Micki Salge, Dylan’s mother and treasurer of the I’m Glad You Stayed Project, said that because her family moved to Iowa City shortly before COVID-19, she never got the chance to meet many of Dylan’s friends.
As a result, when Dylan messaged his friends to tell them he was having thoughts of suicide, they weren’t able to contact his family, she said.
“The kids getting those messages only knew we lived in Iowa City,” she said. “They didn’t know where we lived. They didn’t know who we were. They didn’t have my phone number. They had none of that information.”
Schley said spreading the word about the program hasn’t always been easy, as there is still hesitation in schools around talking about suicide. She said that, while schools are doing better at educating students on mental health, they still are not doing enough.
“When Dylan died, we didn’t even have grief counselors at the school,” she said, “We go to these events and bring our pamphlets and bracelets and kids are literally saying, ‘Thank you so much for doing that, because no one else is doing it.’ No one else is talking about it, and it’s going to keep happening if we don’t talk about it.”
Dottie Schley, founding member and secretary for I’m Glad You Stayed Project and Abbey’s mother, said her daughter’s age helped the nonprofit communicate with many adolescents.
“I think the fact that it’s coming from students makes a big difference than the adults in the room trying to talk,” she said.
Dottie also created a film about Dylan’s death, called “Aftermath,” in which Abbey and Micki reflected on Dylan’s death and their experiences with him.
In the film, Micki reflected on how Dylan didn’t feel that he deserved help because other people had bigger problems than him.

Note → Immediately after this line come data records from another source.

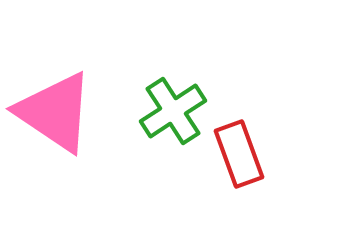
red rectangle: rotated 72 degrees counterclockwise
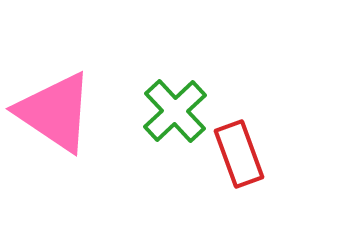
green cross: moved 2 px right; rotated 10 degrees counterclockwise
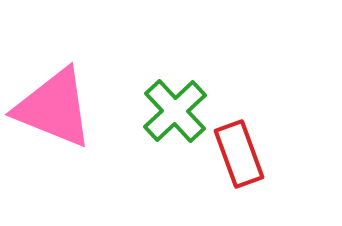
pink triangle: moved 1 px left, 4 px up; rotated 12 degrees counterclockwise
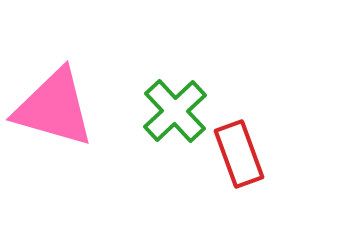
pink triangle: rotated 6 degrees counterclockwise
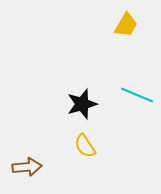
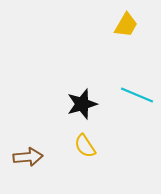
brown arrow: moved 1 px right, 10 px up
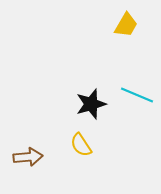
black star: moved 9 px right
yellow semicircle: moved 4 px left, 1 px up
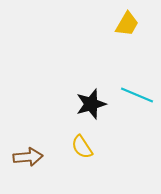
yellow trapezoid: moved 1 px right, 1 px up
yellow semicircle: moved 1 px right, 2 px down
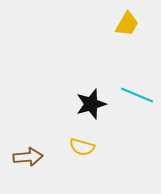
yellow semicircle: rotated 40 degrees counterclockwise
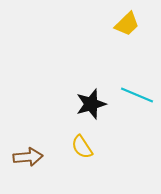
yellow trapezoid: rotated 16 degrees clockwise
yellow semicircle: rotated 40 degrees clockwise
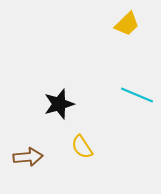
black star: moved 32 px left
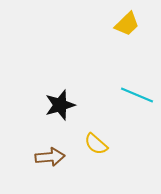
black star: moved 1 px right, 1 px down
yellow semicircle: moved 14 px right, 3 px up; rotated 15 degrees counterclockwise
brown arrow: moved 22 px right
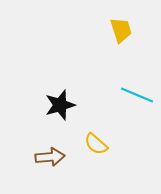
yellow trapezoid: moved 6 px left, 6 px down; rotated 64 degrees counterclockwise
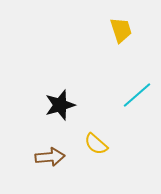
cyan line: rotated 64 degrees counterclockwise
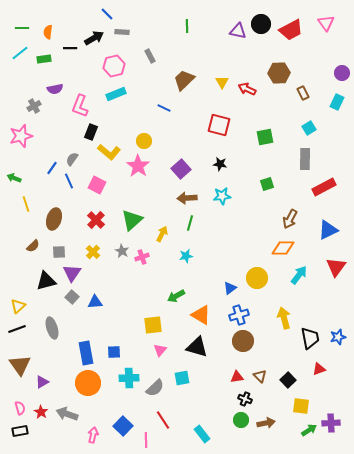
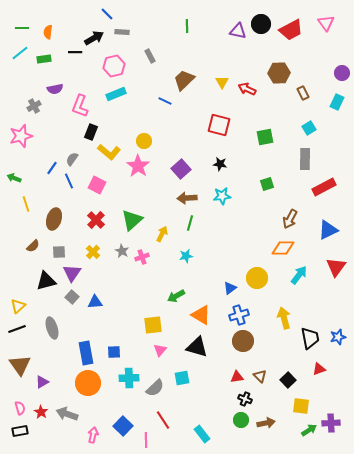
black line at (70, 48): moved 5 px right, 4 px down
blue line at (164, 108): moved 1 px right, 7 px up
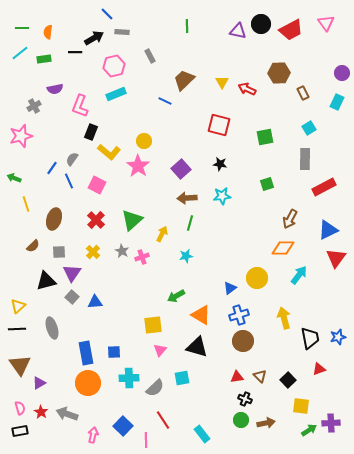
red triangle at (336, 267): moved 9 px up
black line at (17, 329): rotated 18 degrees clockwise
purple triangle at (42, 382): moved 3 px left, 1 px down
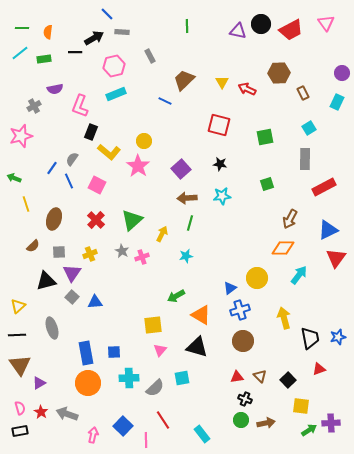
yellow cross at (93, 252): moved 3 px left, 2 px down; rotated 24 degrees clockwise
blue cross at (239, 315): moved 1 px right, 5 px up
black line at (17, 329): moved 6 px down
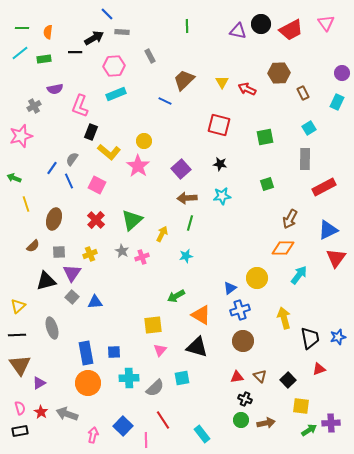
pink hexagon at (114, 66): rotated 10 degrees clockwise
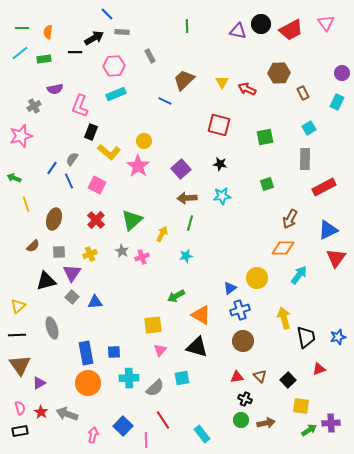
black trapezoid at (310, 338): moved 4 px left, 1 px up
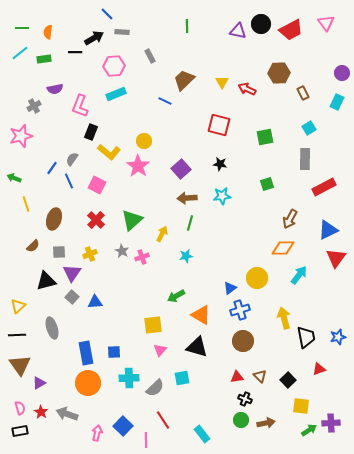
pink arrow at (93, 435): moved 4 px right, 2 px up
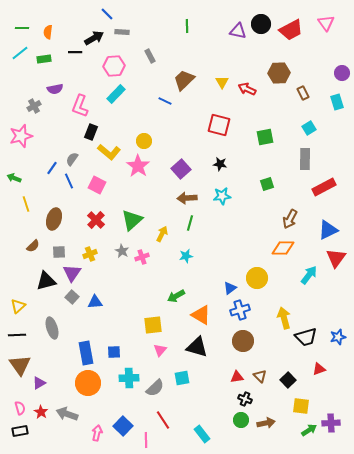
cyan rectangle at (116, 94): rotated 24 degrees counterclockwise
cyan rectangle at (337, 102): rotated 42 degrees counterclockwise
cyan arrow at (299, 275): moved 10 px right
black trapezoid at (306, 337): rotated 85 degrees clockwise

Abbey said she has struggled with mental illness herself, dealing with anxiety and depression, along with being hospitalized twice since Dylan’s death because of suicidal ideation.
“After Dylan died, I had a lot of guilt,” she said. “I think I’ll always have questions that I just wished I could have answered from him. I think in the first nine months of him being gone, I couldn’t stand the fact that I didn’t know the answers to it.”
In early March, another high school student in Johnson County took his life. Abbey said that, in the last month, the I’m Glad You Stayed Project gained even more traction.
On top of the program’s Instagram follower total jumping from 200 to over 1,400, more people are requesting bracelets and pamphlets from the program, she said.
“People are hungry for the information,” she said.